Start of QUOTED PASSAGE

Thursday 28 January 2016

UNEMPLOYED AT 50

DON'T LOOK BACK IN ANGER
The Department of Work and Pensions aren't doing a lot for this middle aged job seeker.

Diary entry for today reads: 'Bugger.'















Being 50 and unemployed is a funny place to be. On Monday I was told by, I’m sure, an otherwise nice lady at my local Job Centre that, having been out of full time work for over sixteen months, I have to do a 30 hours a week work placement. That’s as well as an additional 10 hours a week job searching.

That’s 40 hours all together, when the average working week is 35 hours for people in employment. So, already I’m feeling victimised, particularly as I was explicitly told that, after a certain amount of time, the government will not tolerate people on Job Seekers’ Allowance not working. In other words, I’m being forced to do a full time job for the pittance of £62 a week I’m already getting while I’m looking for work.

End of QUOTED PASSAGE

DIRECTIVE A
According to the post, how many hours a week of work placement is the writer required to do?

Start of EXERCISE INPUT

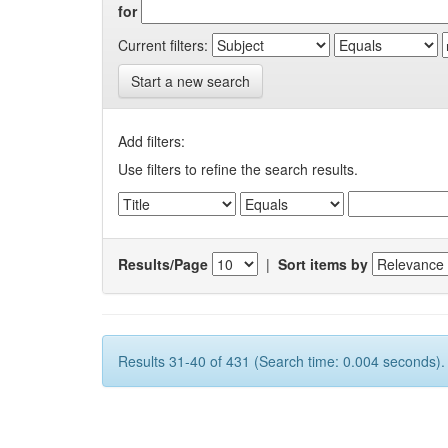
for
Current filters:
Start a new search
Add filters:
Use filters to refine the search results.
Results/Page
|
Sort items by
Results 31-40 of 431 (Search time: 0.004 seconds).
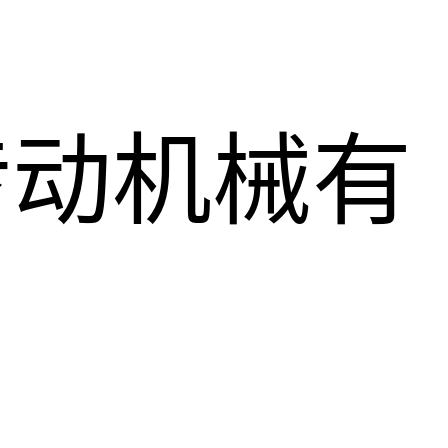
传动机械有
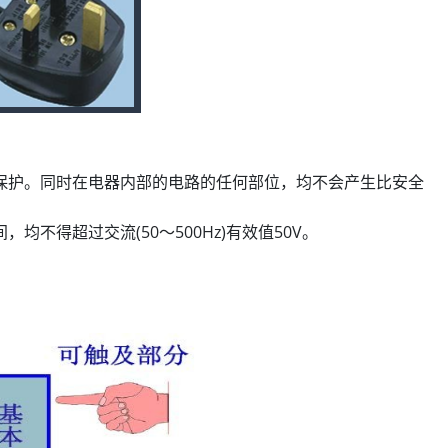
保护。同时在电器内部的电路的任何部位，均不会产生比安全
不得超过交流(50～500Hz)有效值50V。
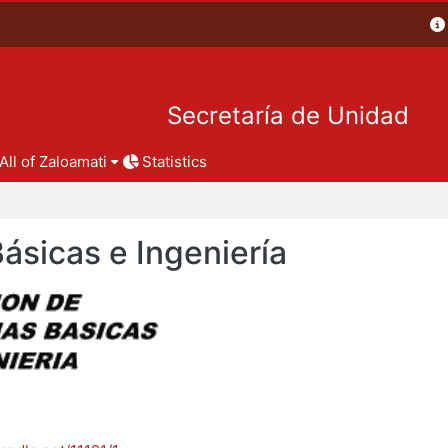
Secretaría de Unidad
All of Zaloamati
Statistics
Básicas e Ingeniería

End of EXERCISE INPUT

DIRECTIVE B
Copy every line of the entries that follow the post, without any changes, and omit the pictures.

SOLUTION A
30 hours a week.

SOLUTION B
for
Current filters:
Start a new search
Add filters:
Use filters to refine the search results.
Results/Page
|
Sort items by
Results 31-40 of 431 (Search time: 0.004 seconds).
传动机械有
保护。同时在电器内部的电路的任何部位，均不会产生比安全
不得超过交流(50～500Hz)有效值50V。
Secretaría de Unidad
All of Zaloamati
Statistics
Básicas e Ingeniería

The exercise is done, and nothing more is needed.